MATERIALS AND METHODS

Protein Preparations, Spin-Labeling and Oxidation

Cysteine mutations for spin labeling and methionine substitution mutations were introduced into a Dicty myosin II gene truncated at residue 762 (S1dC), containing only a single (non-reactive) cysteine at position 655 (37). Mutations were C49T, C312S, C442S, C470V, C599T, and C678S. These proteins were expressed and purified from Dictyostelium orf+ cells. Spin labeling was carried out overnight on ice using 100 μM myosin and 800 μM IPSL [3-(2-Iodoacetamido)-2,2,5,5-tetramethyl-1-pyrolidinyloxy] (Toronto Research Chemicals, North York, Ontario), IASL [4-(2-Iodoacetamido)-2,2,6,6-tetramethyl-1-piperidinyloxy] (Sigma-Aldrich, USA), or MSL [N-(1-Oxyl-2,2,6,6-tetramethyl-4-piperidinyl)maleimide] (Toronto Research Chemicals). Spin-labeled sample was reacted with 0 to 500 mM hydrogen peroxide (purchased as a stabilized 30% solution from Sigma-Aldrich) for thirty minutes on ice. Unreacted label and peroxide were removed by buffer exchange using two sequential Zeba desalting columns (Thermo Fisher Scientific, Rockford, Illinois). Unless otherwise indicated, experiments were carried out at 4°C in EPR buffer (50 mM KCl, 3 mM MgCl2, and 10 mM MOPS, pH 7.5). F-actin was prepared from rabbit skeletal muscle (38, 39) and dissolved in F-actin (FA) buffer: 3 mM MgCl2, 0.2 mM ATP and 10 mM Tris (pH 7.5).

Activity Measurements

ATPase activity was measured as the release of inorganic phosphate (40, 41) at 25° C. High-salt Ca/K ATPase activity was measured in a solution containing 0.0125 mg/mL myosin, 10 mM CaCl2, 600 mM KCl, 5 mM ATP, and 50 mM MOPS (pH 7.5). Actin-activated ATPase activity was measured as the increase in activity due to the addition of rabbit skeletal actin (usually 10 μM) to a solution containing 1 μM myosin, 3.5 mM MgCl2, 10 mM KCl, and 10 mM MOPS (pH 7.5).

ESI (electrospray ionization) mass spectrometry (ESI-MS)

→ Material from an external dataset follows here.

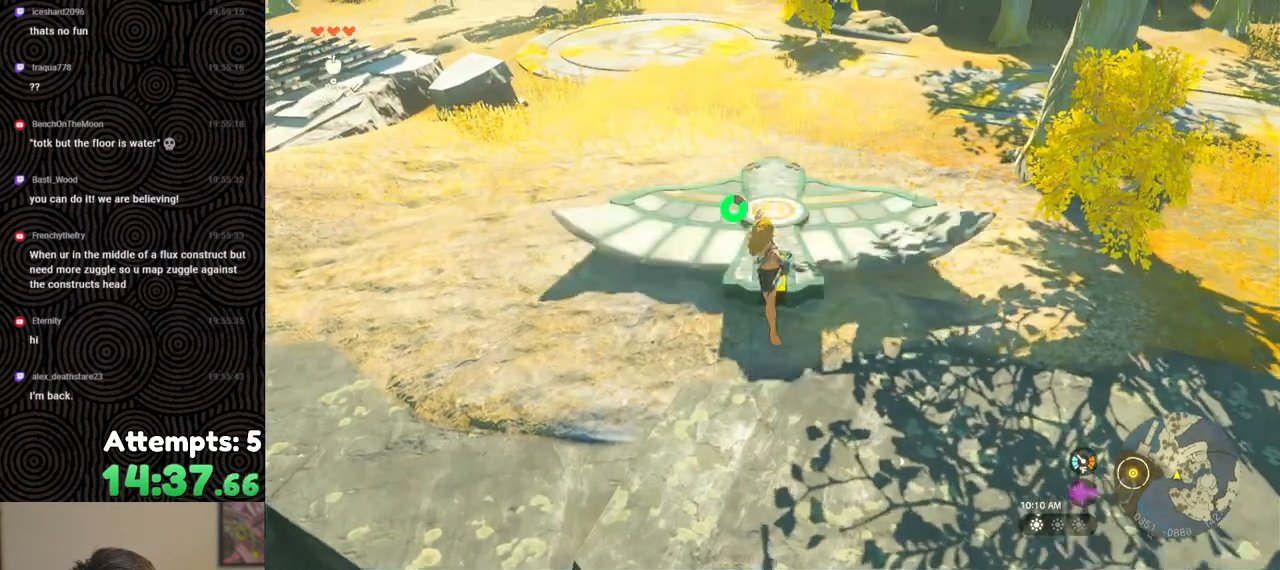
{"buttons": [], "left_stick": "up", "right_stick": "center", "events": [[17, "Y", "up"], [50, "Y", "down"], [133, "Y", "up"]]}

Myosin samples for mass spectrometry were exchanged into 10 mM NH4HCO3 (pH 7.9) using two sequential 0.5 mL Zeba desalting columns. Myosin samples at 2 mg/mL were diluted 1:10 into a solution containing 50:50 acetonitrile:water and 0.1% formic acid. Additional formic acid (10%) was added as needed (1–2 μL) to reach pH < 3. Myosin mass was determined using a QSTAR quadrupole-TOF mass spectrometer (ABI) with an electrospray ionization source. Prior to infusion of the intact myosin solution, a solution of 50:50 acetonitrile:water and 0.1% formic acid (load solution) was infused at 50 μL per minute using an integrated syringe pump. After a stable baseline total ion current (TIC) was established for the load solution, the protein solution (20 μM myosin, pH 3) was introduced into the solvent stream using a 10 μL injection loop installed in the integrated loop injector. After the TIC returned to baseline intensity, four more consecutive loop injections of the protein solution were made for a total of five injections per sample. Data were acquired continuously during load buffer infusion and protein infusions over the range 500 – 2000 m/z. ESI spectra were analyzed with BioAnalyst QS (ABI) software v 1.1.5. The Bayesian Protein Reconstruction tool was used to generate peak lists from the spectra, using a signal-to-noise threshold of 20 for intact myosin. Individual reconstruction error ranged from 0.1 – 0.5 Da.

Circular Dichroism

CD spectra were recorded in the far-UV region (200–260 nm) using a JASCO J-815 spectrophotometer with an automated temperature controller. A path length of 10 mm was used, with spectra recorded at 1 nm intervals for 0.25 mg/mL Dicty myosin in phosphate buffer (50 mM KCl, 1 mM MgCl2, pH 7.0) at 25°C. Baseline scans were obtained using the same acquisition parameters with buffer alone, which were subtracted from the respective CD data scans of Dicty myosin. The raw CD signal θλ (millidegrees of ellipticity) was converted to mean residue molar ellipticity θ:

θ=MRE×θλ10×C× Eq. 1

where MRE = 110, C = protein concentration, and ℓ = path length. Far- UV CD spectra were analyzed using CDPro Analysis Software (42). Thermal denaturation of Dicty myosin was monitored at 222 nm while temperature was increased from 10 to 70°C in 1°C steps, with a 1 min incubation at each step. At the end of each thermal denaturation experiment, the sample was rapidly cooled to 25°C to determine the extent of refolding. Thermal denaturation curves were fit using Origin 8.1 (OriginLab Corp, Northampton, MA).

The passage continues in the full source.